(Stated task 1):
Using the article below on Senator Grassley's inquiry into the ministries, answer these questions briefly:
(a) What post does Grassley hold on the Senate's finance committee?
(b) Which of the targeted ministers is the only one who has cooperated?
(c) What date was Grassley's deadline?
(Stated task 2):
Decide whether each statement below agrees with the article that follows on Senator Grassley's inquiry into the ministries. Answer yes or no and quote the words that decide it.
(a) Grassley belongs to the Democratic Party.
(b) Religious organizations must report financial information to the federal government.
(c) Doug Wead served as former President Bush's liaison to the evangelical community.

>> begin Passage to read

The Tampa Tribune/February 8, 2008

By Baird Helgeson and Michelle Bearden

Tampa - Senator Chuck Grassley is increasing pressure on five large ministries that have refused to respond to his financial inquiry even as political watchers say the investigation could hurt Republicans in the upcoming election.

Grassley, a Republican and the ranking member of the Senate's finance committee, is sending a second round of letters asking the preachers whether they use church money to bankroll their lavish lifestyles and private businesses. His inquiry is questioning whether they have violated their tax-exempt status.

The new letters, which could go out any day, renew the possibility of issuing subpoenas for information and testimony from those who don't comply, including Without Walls International Church and Paula White Ministries in Tampa.

"I don't intend to give up and go away," Grassley said Thursday. "I work on oversight projects until I get answers and results."

At the same time, he and others who support the inquiry face growing pressure to drop the matter, observers said. Politicians who have relied on the votes of evangelical Christians don't want to see Grassley infuriate a crucial voting bloc.

Doug Wead, former President Bush's liaison to the evangelical community, said the investigation has caused a division among Baptist and Pentecostal voters, a group of evangelicals largely credited with the election of both presidents Bush.

"Grassley has thrown a grenade in the middle of the coalition that any Republican will need," Wead said this week. "If you are a Republican, it looks disastrous."

Reopening Theological Divide

Along with Without Walls and Paula White Ministries, Grassley targeted Creflo Dollar of World Changers Church International; Benny Hinn of World Healing Center Church; Kenneth Copeland of Kenneth Copeland Ministries; Eddie Long of New Birth Missionary Baptist Church; and Joyce Meyer of Joyce Meyer Ministries. Only Meyer has cooperated.

All six have declined to be interviewed about the inquiry.

Religious organizations hold a special status in tax law and aren't required to report financial information to the federal government, as are other nonprofit organizations.

All the ministries issued statements around the time of Grassley's deadline, Dec. 6, saying they comply with Internal Revenue Services tax code.

The ministers who have rebuffed Grassley view the probe as deeply personal, Wead said.

>> end Passage to read
>> begin Record set

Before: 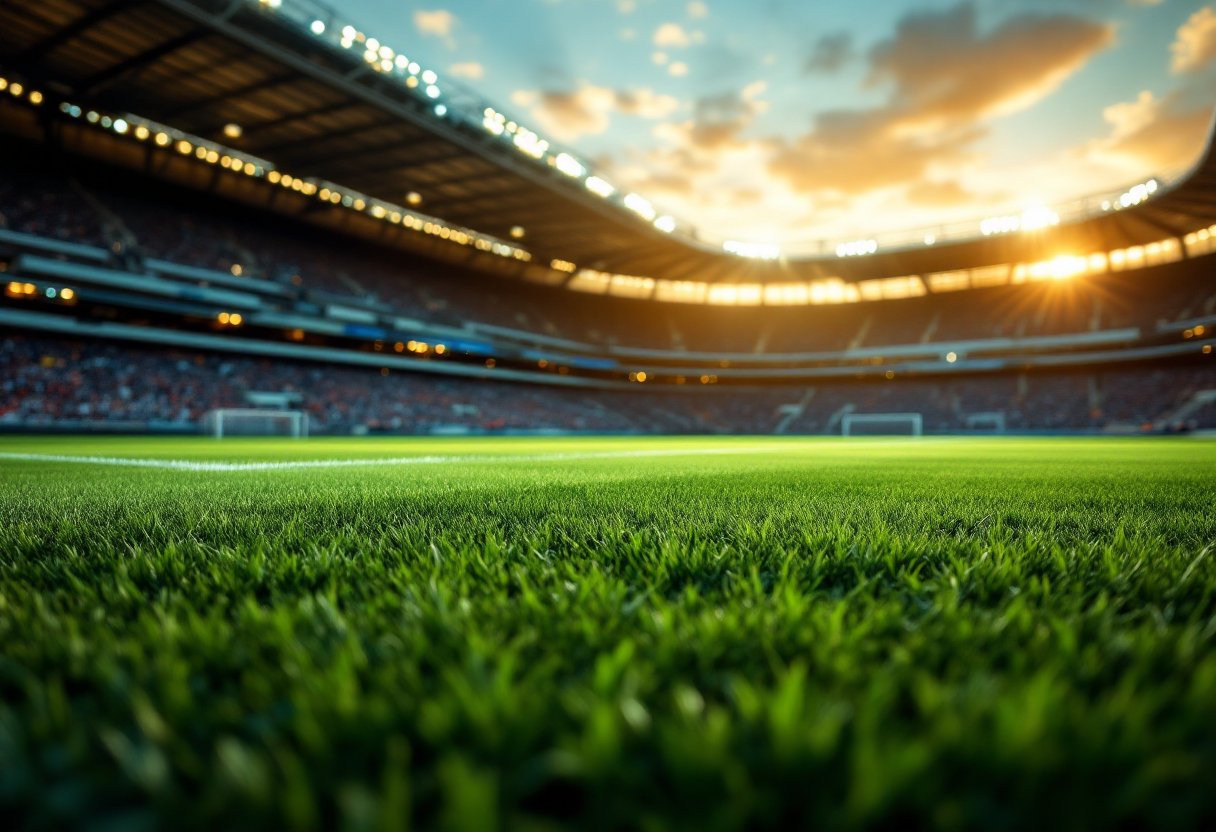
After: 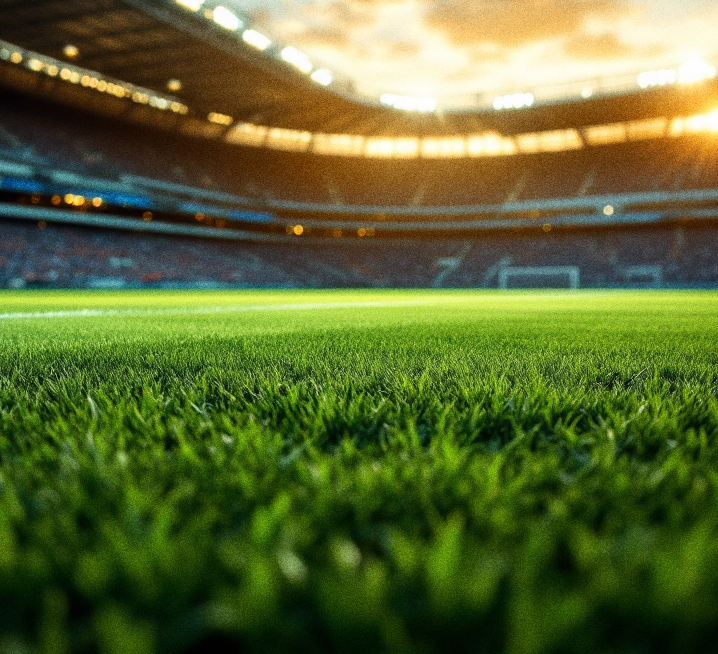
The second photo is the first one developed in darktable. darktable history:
crop and rotate: left 28.256%, top 17.734%, right 12.656%, bottom 3.573%
grain: coarseness 0.09 ISO, strength 40%
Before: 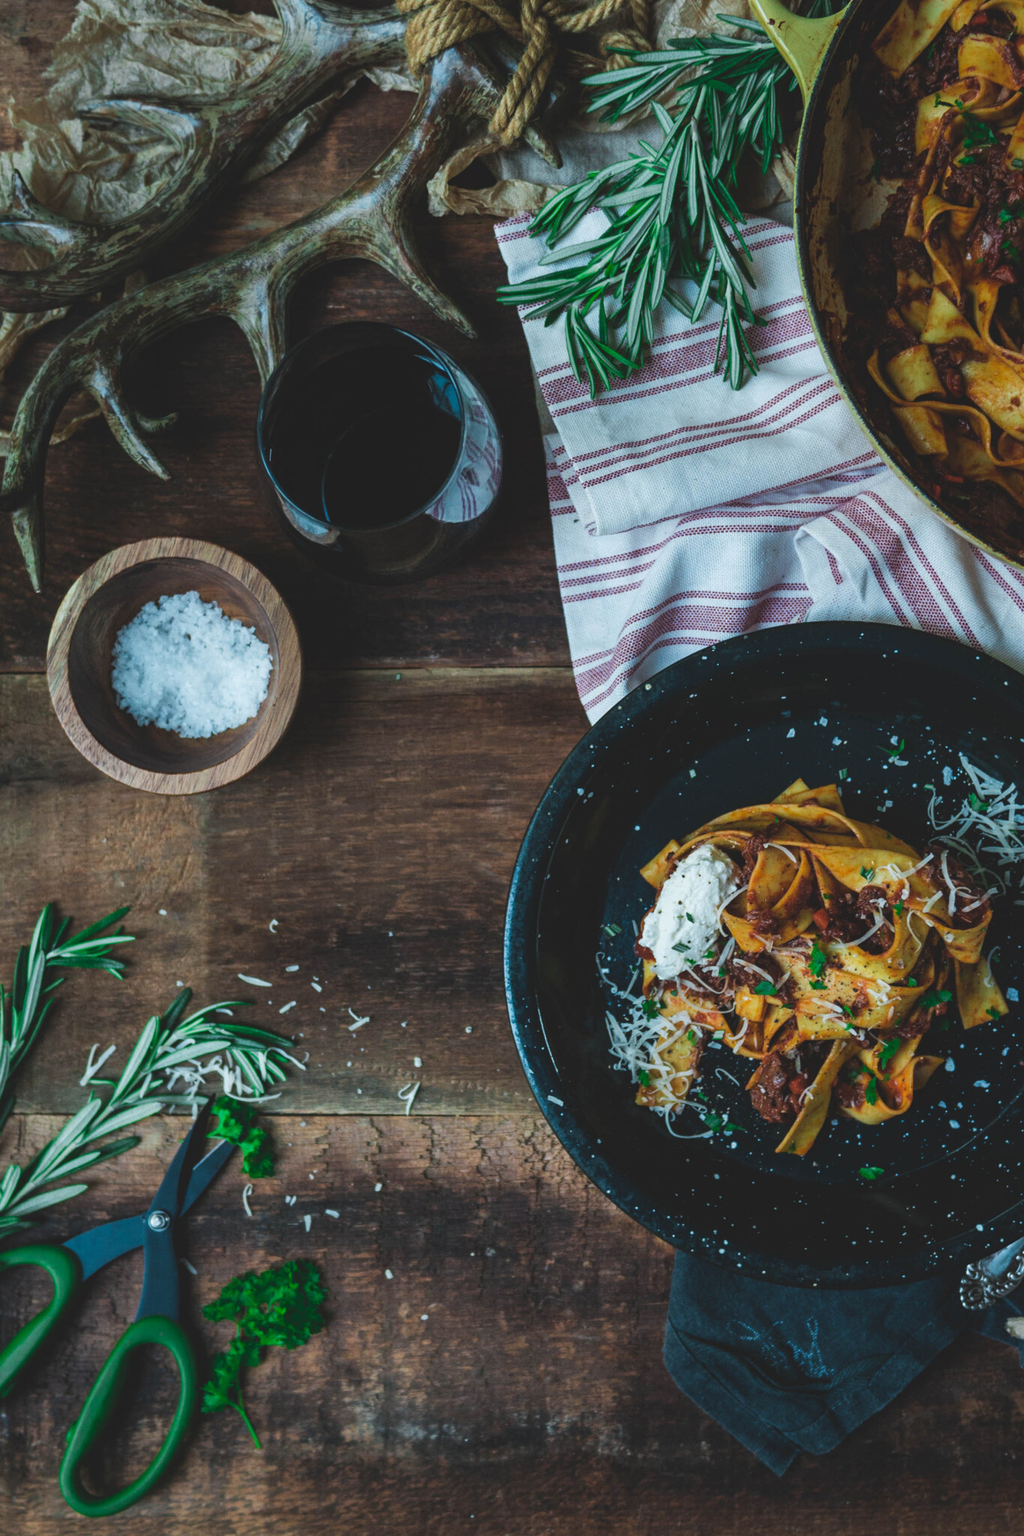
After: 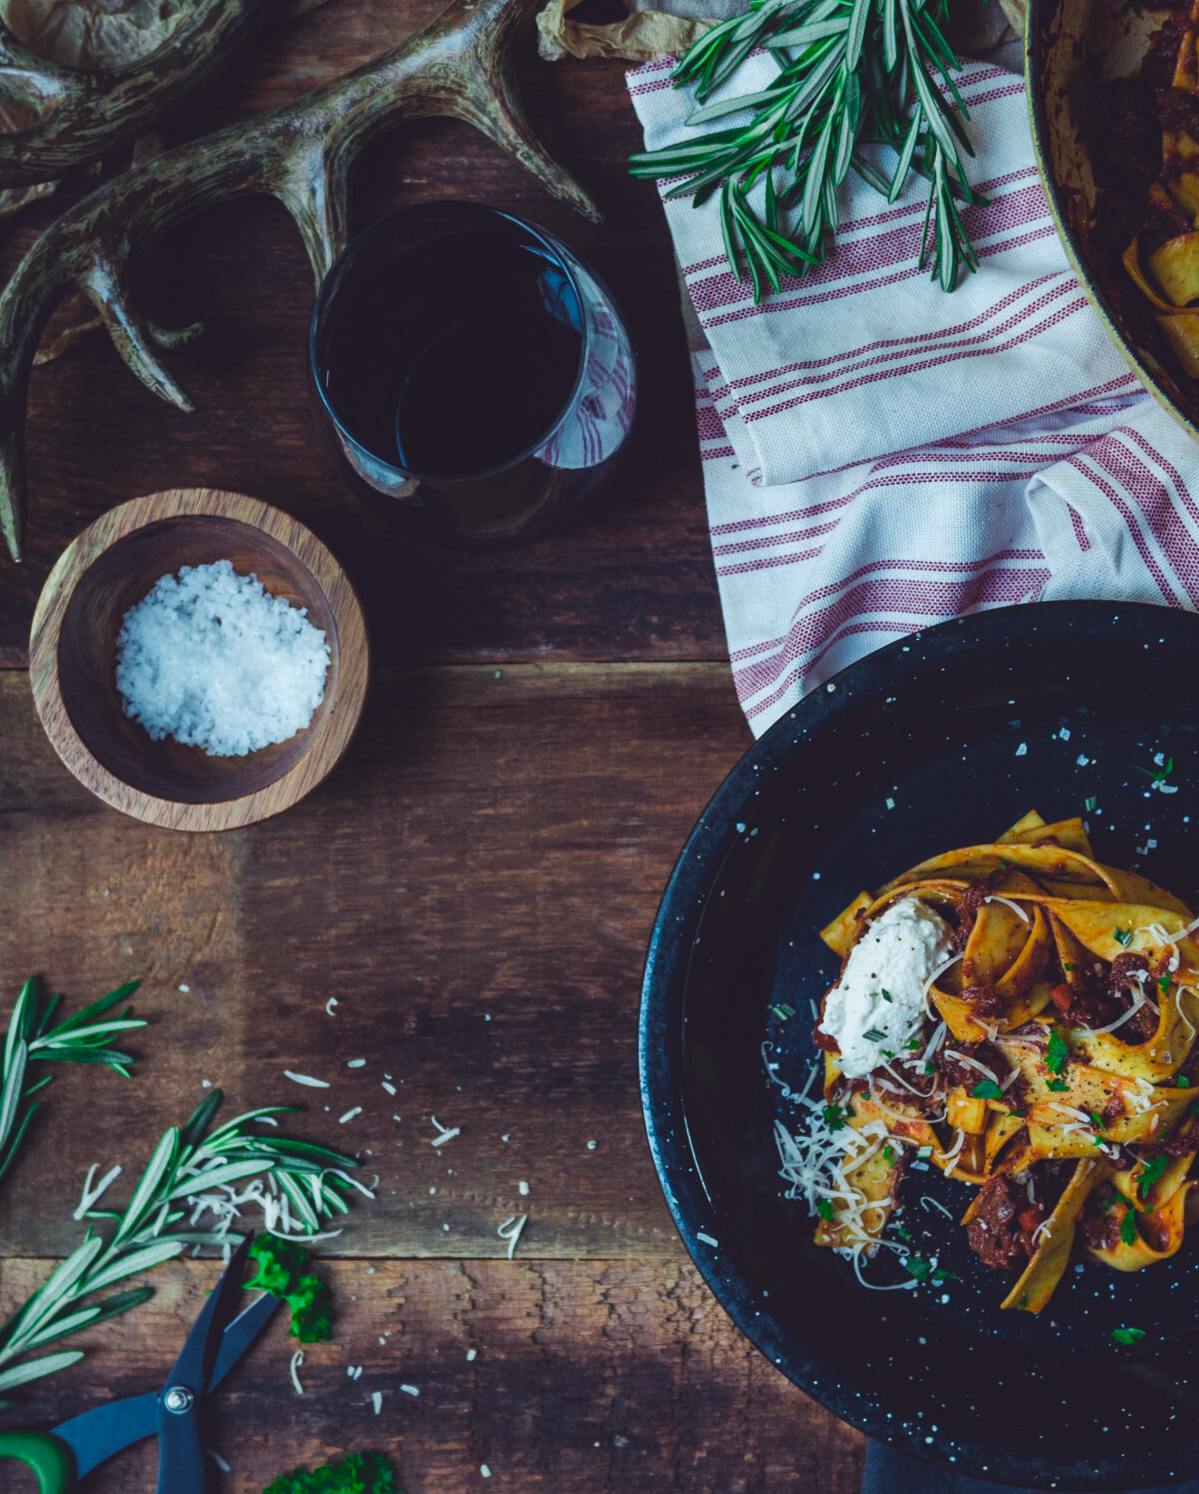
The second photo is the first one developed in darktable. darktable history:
crop and rotate: left 2.432%, top 11.163%, right 9.684%, bottom 15.839%
color balance rgb: shadows lift › luminance -21.405%, shadows lift › chroma 9.162%, shadows lift › hue 283.71°, perceptual saturation grading › global saturation 1.722%, perceptual saturation grading › highlights -2.537%, perceptual saturation grading › mid-tones 4.09%, perceptual saturation grading › shadows 7.541%, global vibrance 20%
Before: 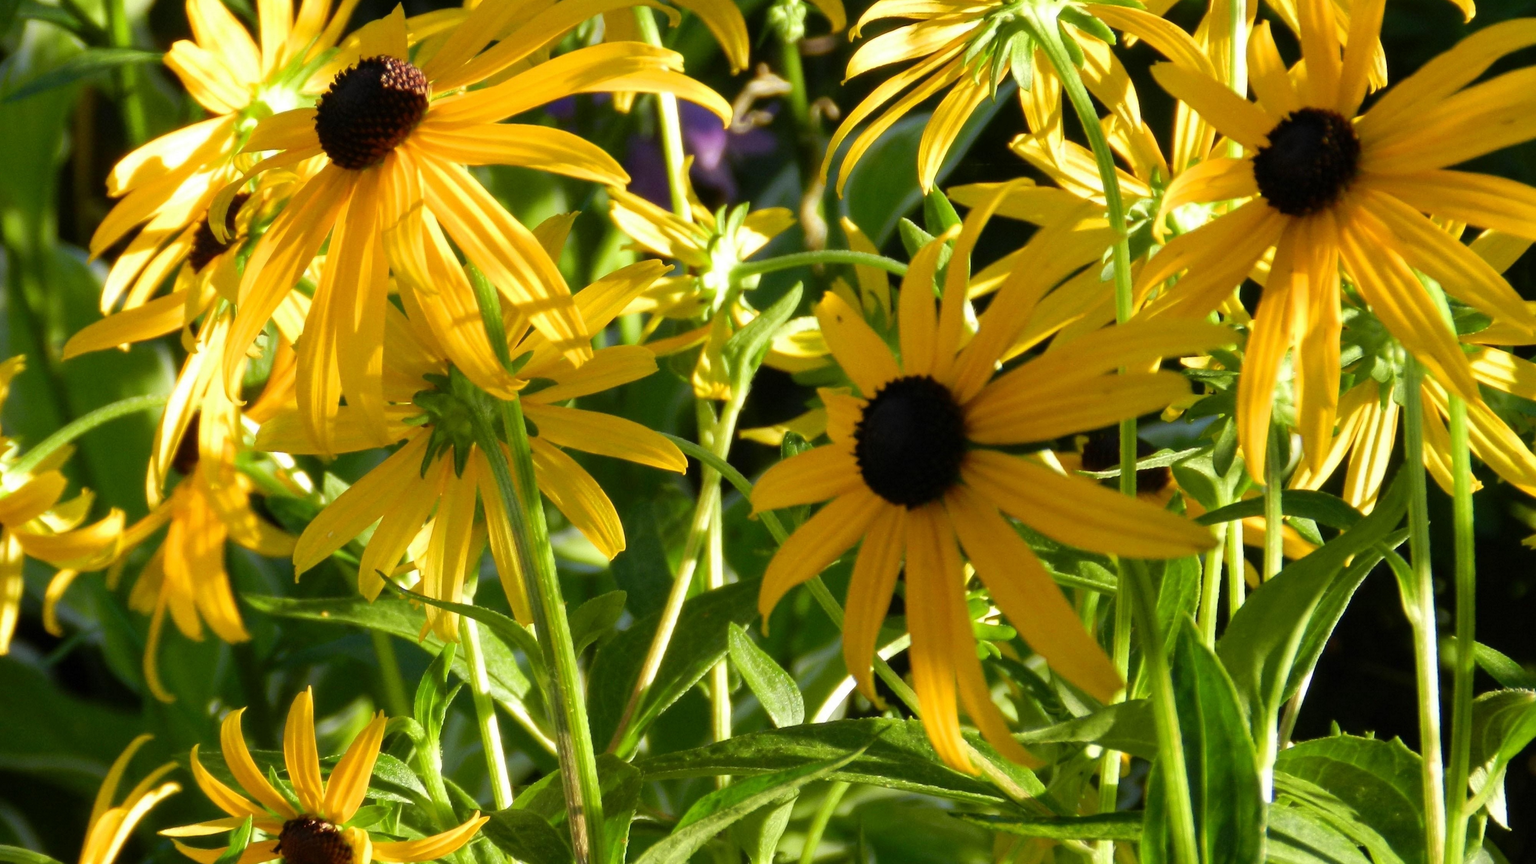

>> end Record set

(Written answer 1):
(a) Ranking member.
(b) Joyce Meyer of Joyce Meyer Ministries.
(c) Dec. 6.

(Written answer 2):
(a) No: "Grassley, a Republican and the ranking member of the Senate's finance committee"
(b) No: "Religious organizations hold a special status in tax law and aren't required to report financial information to the federal government"
(c) Yes: "Doug Wead, former President Bush's liaison to the evangelical community"